Heinze amplia discussão sobre regulamentação do mercado de carbono e impactos no campo na Expodireto

Brasília, 13 de março de 2026 – O senador Luis Carlos Heinze (PP-RS) promoveu nesta sexta-feira, 13, durante a Expodireto Cotrijal, em Não-Me-Toque, uma audiência pública para discutir os impactos da Lei nº 15.042/2024, que regula os limites de emissões de gases de efeito estufa no Brasil e estabelece as bases para a criação de um mercado de carbono no país.

Heinze já vinha tratando do tema no Senado Federal e destacou que, após um ciclo de três encontros em Brasília, era “estratégico ouvir o setor produtivo no ambiente em que a atividade agropecuária efetivamente ocorre”. O senador complementou: “A Expodireto é um dos maiores eventos do agronegócio na América Latina, não havia palco melhor para aproximarmos a pauta da realidade do campo”.

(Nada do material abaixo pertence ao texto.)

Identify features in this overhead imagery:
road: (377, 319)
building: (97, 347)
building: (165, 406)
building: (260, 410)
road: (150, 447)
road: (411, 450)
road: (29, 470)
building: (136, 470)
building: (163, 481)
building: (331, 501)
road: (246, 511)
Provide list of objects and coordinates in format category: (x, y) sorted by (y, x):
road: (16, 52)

O debate em Não-Me-Toque girou em torno de um ponto central: o Brasil tem potencial para crescer no mercado de créditos de carbono, mas precisa de regras claras. Heinze afirmou que o país reúne diferenciais importantes, como a agricultura tropical, a integração lavoura-pecuária-floresta, o plantio direto e a recuperação de áreas degradadas. Segundo ele, essas práticas colocam o produtor brasileiro em posição estratégica na geração de ativos ambientais.

Ao mesmo tempo, Heinze alertou para os riscos de uma regulamentação mal conduzida. “Sem clareza, várias distorções podem surgir e penalizar quem produz com responsabilidade”, afirmou. Na avaliação do parlamentar, o tema precisa ser tratado com seriedade porque envolve renda, competitividade e perspectivas de futuro para o agro.

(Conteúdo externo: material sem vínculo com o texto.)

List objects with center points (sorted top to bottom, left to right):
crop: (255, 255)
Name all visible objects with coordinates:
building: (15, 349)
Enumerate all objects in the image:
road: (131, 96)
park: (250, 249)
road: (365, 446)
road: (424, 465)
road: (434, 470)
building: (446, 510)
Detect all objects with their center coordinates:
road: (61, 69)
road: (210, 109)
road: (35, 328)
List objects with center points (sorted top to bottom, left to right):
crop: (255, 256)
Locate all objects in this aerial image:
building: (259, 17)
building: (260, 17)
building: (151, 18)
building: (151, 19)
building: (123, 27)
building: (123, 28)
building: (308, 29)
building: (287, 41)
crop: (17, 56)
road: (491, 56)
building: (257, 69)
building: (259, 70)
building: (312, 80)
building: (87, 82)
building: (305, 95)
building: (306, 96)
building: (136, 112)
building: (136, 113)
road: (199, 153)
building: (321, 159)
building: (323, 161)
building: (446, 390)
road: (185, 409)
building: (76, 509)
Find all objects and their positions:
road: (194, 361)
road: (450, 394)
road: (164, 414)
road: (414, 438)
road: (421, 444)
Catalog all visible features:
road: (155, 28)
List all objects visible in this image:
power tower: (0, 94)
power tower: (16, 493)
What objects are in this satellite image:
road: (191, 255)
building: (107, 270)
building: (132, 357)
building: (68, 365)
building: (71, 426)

Eloi Darci Podkowa, presidente da Cooperativa Agroindustrial Copagril, também participou do encontro e ajudou a dar dimensão prática à pauta. A cooperativa paranaense desenvolveu iniciativas que já resultaram na distribuição de cerca de R$ 7 milhões em créditos de carbono, mostrando que é possível transformar boas práticas em retorno direto ao produtor. Para Heinze, experiências como essa são um modelo a ser replicado no Rio Grande do Sul, que possui uma forte presença cooperativista e grande capacidade produtiva.

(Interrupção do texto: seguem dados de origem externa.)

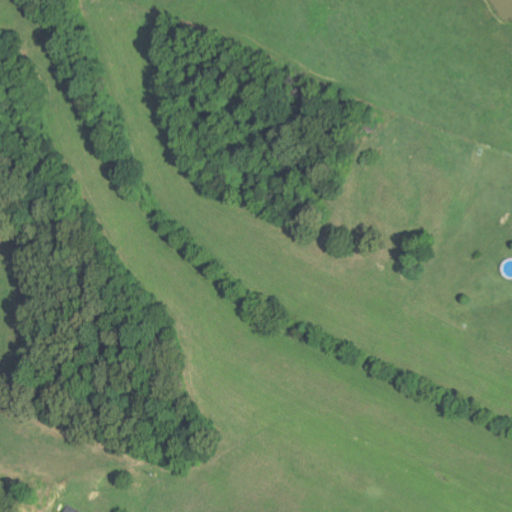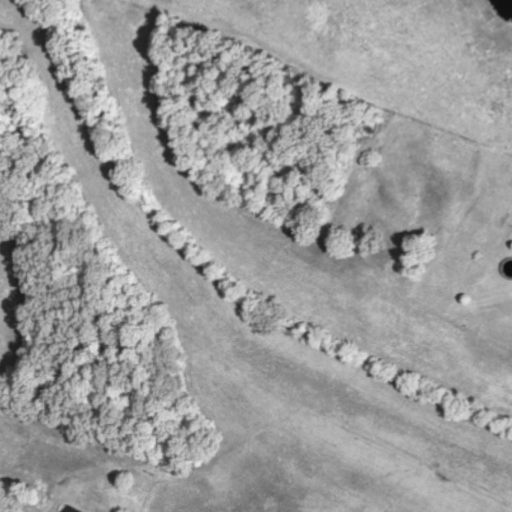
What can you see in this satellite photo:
building: (74, 510)
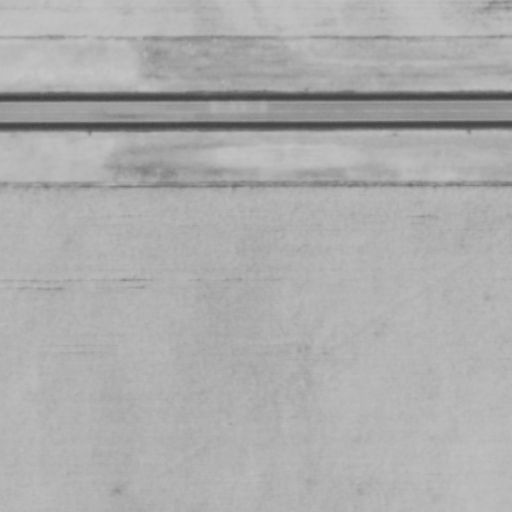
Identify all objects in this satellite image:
road: (256, 110)
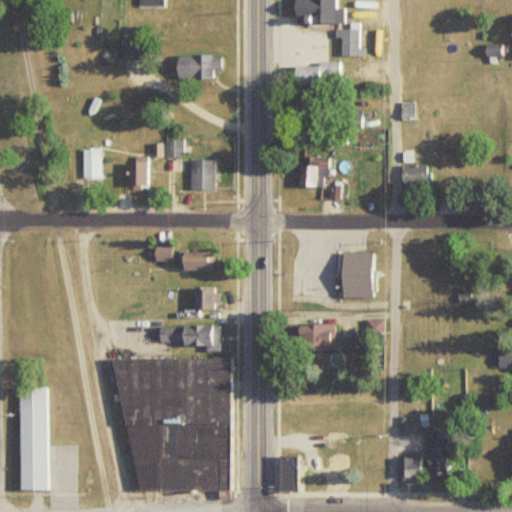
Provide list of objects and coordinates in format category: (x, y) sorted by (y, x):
building: (315, 11)
building: (194, 24)
building: (510, 38)
building: (348, 42)
building: (132, 49)
building: (491, 50)
building: (194, 65)
building: (313, 72)
building: (167, 148)
building: (90, 163)
building: (311, 171)
building: (136, 173)
building: (200, 174)
building: (414, 175)
road: (256, 220)
road: (61, 255)
road: (257, 255)
road: (395, 256)
building: (195, 261)
building: (354, 275)
building: (203, 298)
building: (187, 336)
building: (314, 337)
building: (501, 358)
building: (509, 384)
building: (174, 418)
building: (175, 425)
building: (29, 436)
building: (30, 439)
building: (332, 441)
building: (437, 462)
building: (408, 468)
building: (285, 474)
building: (334, 474)
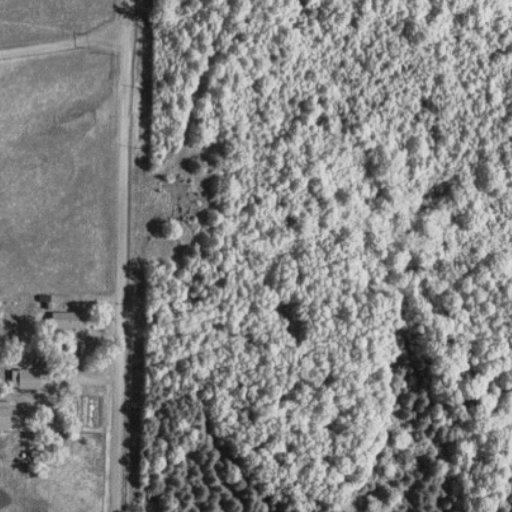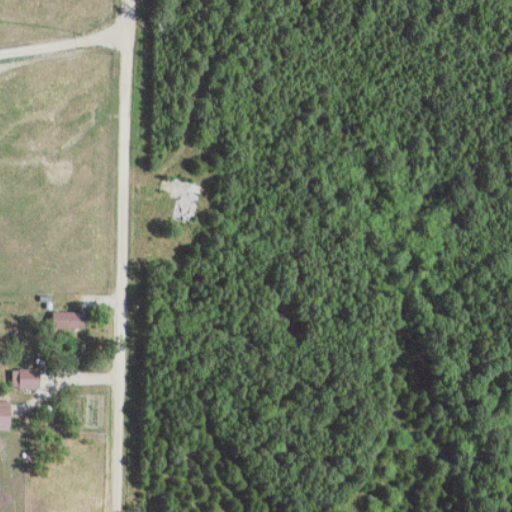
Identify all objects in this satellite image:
road: (63, 44)
road: (126, 90)
road: (198, 102)
building: (69, 320)
road: (120, 346)
building: (26, 378)
building: (5, 415)
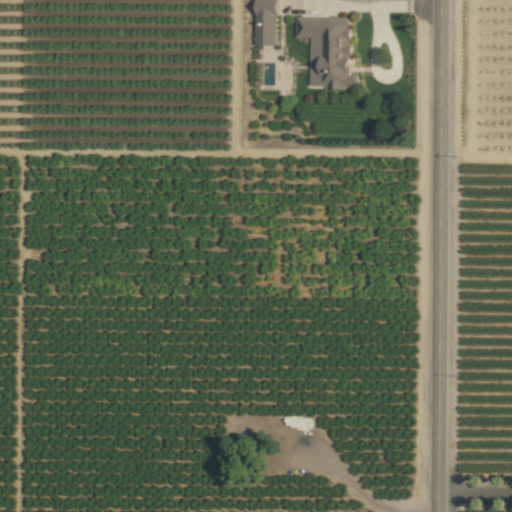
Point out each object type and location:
building: (265, 25)
building: (328, 51)
road: (437, 256)
road: (474, 492)
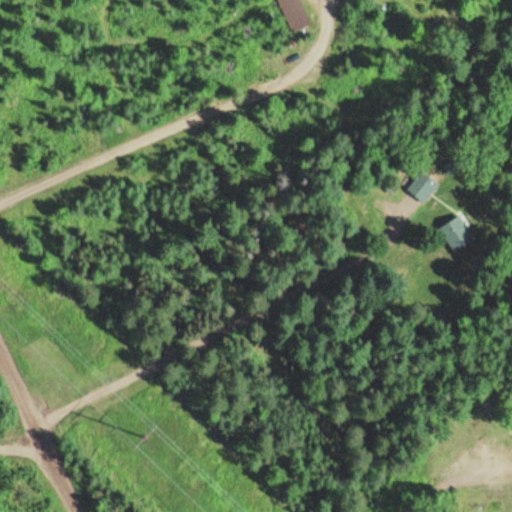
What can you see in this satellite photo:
road: (184, 121)
building: (426, 185)
building: (459, 234)
road: (48, 423)
power tower: (148, 436)
road: (433, 487)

Ao ampliar a discussão em uma feira como a Expodireto, o senador reforça uma linha de atuação voltada a abrir novas frentes para o campo gaúcho. Para Heinze, o estado reúne condições para ocupar espaço relevante nesse novo cenário, desde que o avanço das regras venha acompanhado de segurança jurídica para o produtor rural, viabilidade técnica e equilíbrio para o setor.